A local file path, URL, SXS path, or SXS path pattern. See Notes below.

str
download (None, bool)

If this is True and the data is recognized as starting with an SXS ID but cannot be found in the cache, the data will be downloaded automatically. If this is None (the default) and an SXS configuration file is found with a download key, that value will be used. If this is False, any configuration will be ignored, and no files will be downloaded. Note that if this is True but cache is None, cache will automatically be switched to True.

None
cache (None, bool)

The cache directory is determined by sxs.sxs_directory, and any downloads will be stored in that directory. If this is None (the default) and download is True it will be set to True. If this is False, any configuration will be ignored and any files will be downloaded to a temporary directory that will be deleted when python exits.

None
progress (None, bool)

If True, full file names will be shown and, if a nonzero Content-Length header is returned, a progress bar will be shown during any downloads. Default is None, which just reads the configuration value with read_config("download_progress", True), defaulting to True.

None
truepath (None, str)

If the file is downloaded, this allows the output path to be overridden, rather than selected automatically. The output path will be stored in truepath relative to the cache directory.

None
Keyword Parameters

All remaining parameters are passed to the load function responsible for the requested data.

See Also

sxs.sxs_directory : Locate configuration and cache files sxs.write_config : Set defaults for download and cache parameters

Notes

This function can load data in various ways.

1) If truepath is set, and points to a file that exists — whether absolute, relative to the current working directory, or relative to the cache directory — that file will be loaded.

2) Given an absolute or relative path to a local file, it just loads the data directly.

3) If location is one of "simulations" or "dataframe" (or the deprecated "catalog"), the corresponding catalog data is loaded. The "simulations" option returns a dictionary mapping SXS IDs to raw metadata, while "dataframe" returns a pandas DataFrame indexed by SXS ID, but the metadata is processed into more consistent form.

4) If location is a valid URL including the scheme (https://, or http://), it will be downloaded regardless of the download parameter and optionally cached.

5) Given an SXS simulation specification — like "SXS:BBH:1234", "SXS:BBH:1234v2.0", "SXS:BBH:1234/Lev5", or "SXS:BBH:1234v2.0/Lev5" — the simulation is loaded as an sxs.Simulation object.

6) Given an SXS path — like "SXS:BBH:1234/Lev5/h_Extrapolated_N2.h5" — the file is located in the catalog for details. This function then looks in the local cache directory and loads it if present.

7) If the SXS path is not found in the cache directory and download is set to True (when this function is called, or in the sxs config file) this function attempts to download the data. Note that download must be explicitly set in this case, or a ValueError will be raised.

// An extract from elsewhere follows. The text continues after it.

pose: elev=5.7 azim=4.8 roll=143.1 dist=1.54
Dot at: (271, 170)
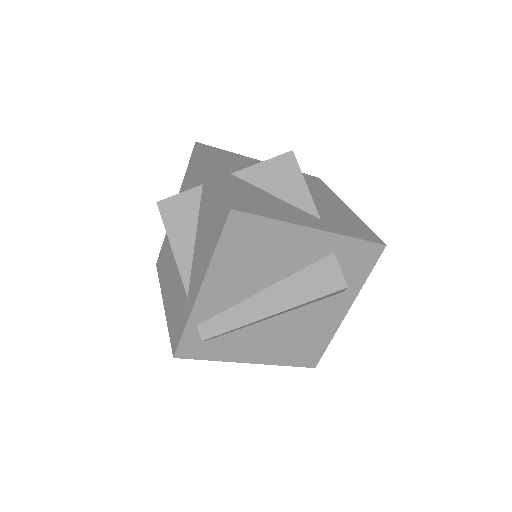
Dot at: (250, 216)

If the file is downloaded, it will be stored in the cache according to the location, unless truepath is set as noted above, in which case it is stored there. Note that downloading is switched off by default, but if it is switched on (set to True), the cache is also switched on by default.

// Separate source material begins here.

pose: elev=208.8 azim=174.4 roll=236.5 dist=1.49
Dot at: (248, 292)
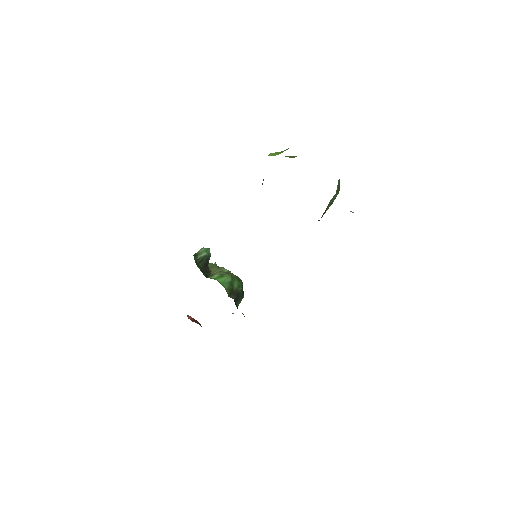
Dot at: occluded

Source code in sxs/handlers.py
def load(location, download=None, cache=None, progress=None, truepath=None, **kwargs):
    """Load an SXS-format dataset, optionally downloading and caching

    The dataset can be the full catalog of all SXS simulations, or
    metadata, horizon data, or a waveform from an individual
    simulation.

    Parameters
    ----------
    location : {str, pathlib.Path}
        A local file path, URL, SXS path, or SXS path pattern.  See
        Notes below.
    download : {None, bool}, optional
        If this is True and the data is recognized as starting with an
        SXS ID but cannot be found in the cache, the data will be
        downloaded automatically.  If this is None (the default) and
        an SXS configuration file is found with a `download` key, that
        value will be used.  If this is False, any configuration will
        be ignored, and no files will be downloaded.  Note that if
        this is True but `cache` is None, `cache` will automatically
        be switched to True.
    cache : {None, bool}, optional
        The cache directory is determined by `sxs.sxs_directory`, and
        any downloads will be stored in that directory.  If this is
        None (the default) and `download` is True it will be set to
        True.  If this is False, any configuration will be ignored and
        any files will be downloaded to a temporary directory that
        will be deleted when python exits.
    progress : {None, bool}, optional
        If True, full file names will be shown and, if a nonzero
        Content-Length header is returned, a progress bar will be
        shown during any downloads.  Default is None, which just reads
        the configuration value with `read_config("download_progress",
        True)`, defaulting to True.
    truepath : {None, str}, optional
        If the file is downloaded, this allows the output path to be
        overridden, rather than selected automatically.  The output
        path will be stored in `truepath` relative to the cache
        directory.

    Keyword Parameters
    ------------------
    All remaining parameters are passed to the `load` function
    responsible for the requested data.

    See Also
    --------
    sxs.sxs_directory : Locate configuration and cache files
    sxs.write_config : Set defaults for `download` and `cache`
        parameters

    Notes
    -----
    This function can load data in various ways.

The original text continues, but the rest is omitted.